La participation de l'Etat au financement des hôpitaux, où se soignent la plupart des Chinois, est ainsi tombée de 100 % au début des années 1980 à moins de 10 % aujourd'hui. « C'est un service public totalement privatisé », explique Hubert Stüker. Faute de financements publics, les établissements ont développé des stratégies de survie puis de profit. Ils proposent des consultations tarifées en fonction de l'expérience du médecin et poussent les patients à multiplier les examens et les procédures. Ils prescrivent à chaque visite des listes interminables de médicaments à acheter dans la pharmacie de l'hôpital - une entorse du poignet peut ainsi justifier l'achat de sept produits différents - et presque toujours des antibiotiques, facturés 20 fois leur coût de revient. Les statistiques du ministère de la Santé montrent que la vente d'antibiotiques compte pour plus de 50 % des factures des patients, qui refusent désormais de se faire soigner de peur de se faire escroquer.

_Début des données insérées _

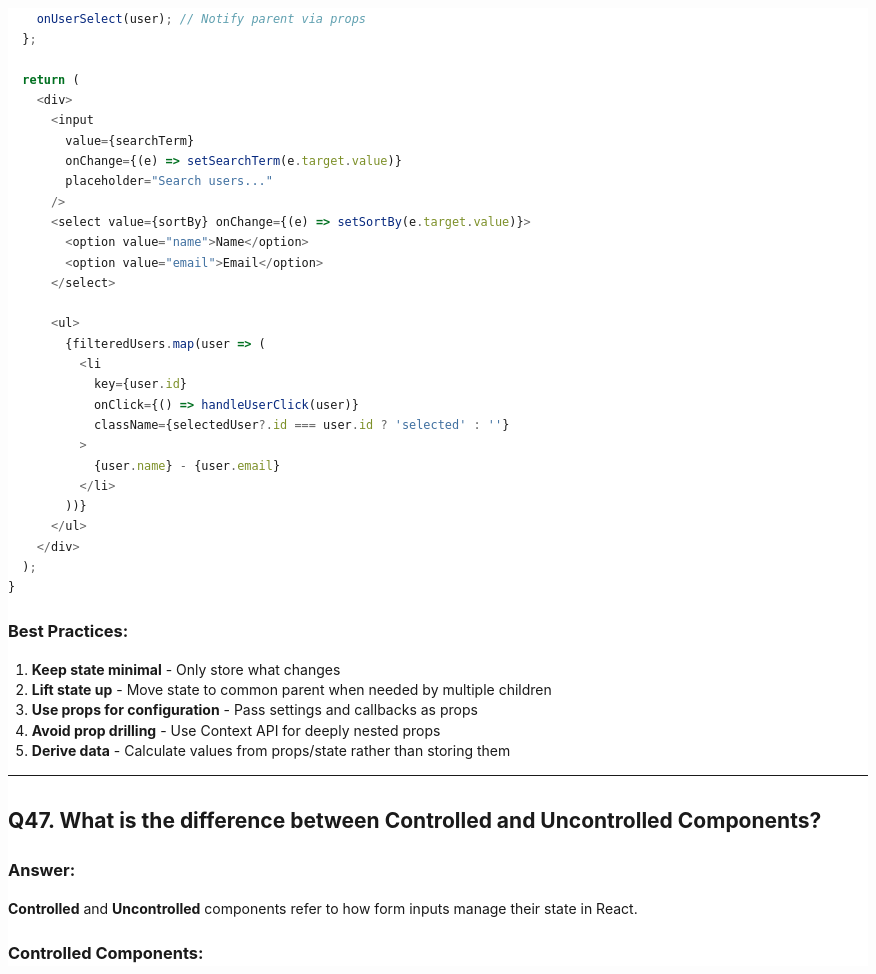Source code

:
```javascript
    onUserSelect(user); // Notify parent via props
  };

  return (
    <div>
      <input
        value={searchTerm}
        onChange={(e) => setSearchTerm(e.target.value)}
        placeholder="Search users..."
      />
      <select value={sortBy} onChange={(e) => setSortBy(e.target.value)}>
        <option value="name">Name</option>
        <option value="email">Email</option>
      </select>

      <ul>
        {filteredUsers.map(user => (
          <li
            key={user.id}
            onClick={() => handleUserClick(user)}
            className={selectedUser?.id === user.id ? 'selected' : ''}
          >
            {user.name} - {user.email}
          </li>
        ))}
      </ul>
    </div>
  );
}
```

### **Best Practices:**

1. **Keep state minimal** - Only store what changes
2. **Lift state up** - Move state to common parent when needed by multiple children
3. **Use props for configuration** - Pass settings and callbacks as props
4. **Avoid prop drilling** - Use Context API for deeply nested props
5. **Derive data** - Calculate values from props/state rather than storing them

---

## Q47. What is the difference between Controlled and Uncontrolled Components?

### **Answer:**
**Controlled** and **Uncontrolled** components refer to how form inputs manage their state in React.

### **Controlled Components:**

« Résistance à la réforme »
Conscient de ces dérapages, Pékin a tenté plusieurs réformes pour rassurer sa population. Dans les villes, les travailleurs peuvent théoriquement cotiser avec leur entreprise sur un compte individuel qui leur permet de disposer d'une prise en charge minimale variant en fonction des soins et des médicaments prescrits. A la campagne, les 800 millions de ruraux bénéficient presque tous du système médical coopératif rural lancé en 2004. Les familles cotisent 10 yuans (90 centimes d'euro) par an à un fonds auquel le gouvernement local et le gouvernement central versent chacun 40 yuans par famille. Mais cette assurance ne couvre que peu de soins et les taux de remboursement ne sont en moyenne que de 30 % ou 40 %.
Pour ne pas avoir à « encaisser » la différence, les hôpitaux exigent le paiement d'une grande partie ou de la totalité des soins en avance dès l'arrivée des malades dans l'établissement. Ne disposant pas de ces sommes, des centaines de millions de Chinois se retrouvent privés de soins, faute de ressources. « La perspective du vieillissement accéléré de la population rend ce problème encore plus prégnant mais les résistances à la réforme sont toujours fortes », pointe Hubert Stüker. Après avoir dû s'adapter à l'« ouverture économique », les hôpitaux et les collectivités locales qui les contrôlent voient d'un mauvais oeil toute remise en question d'un système qui fait leur fortune.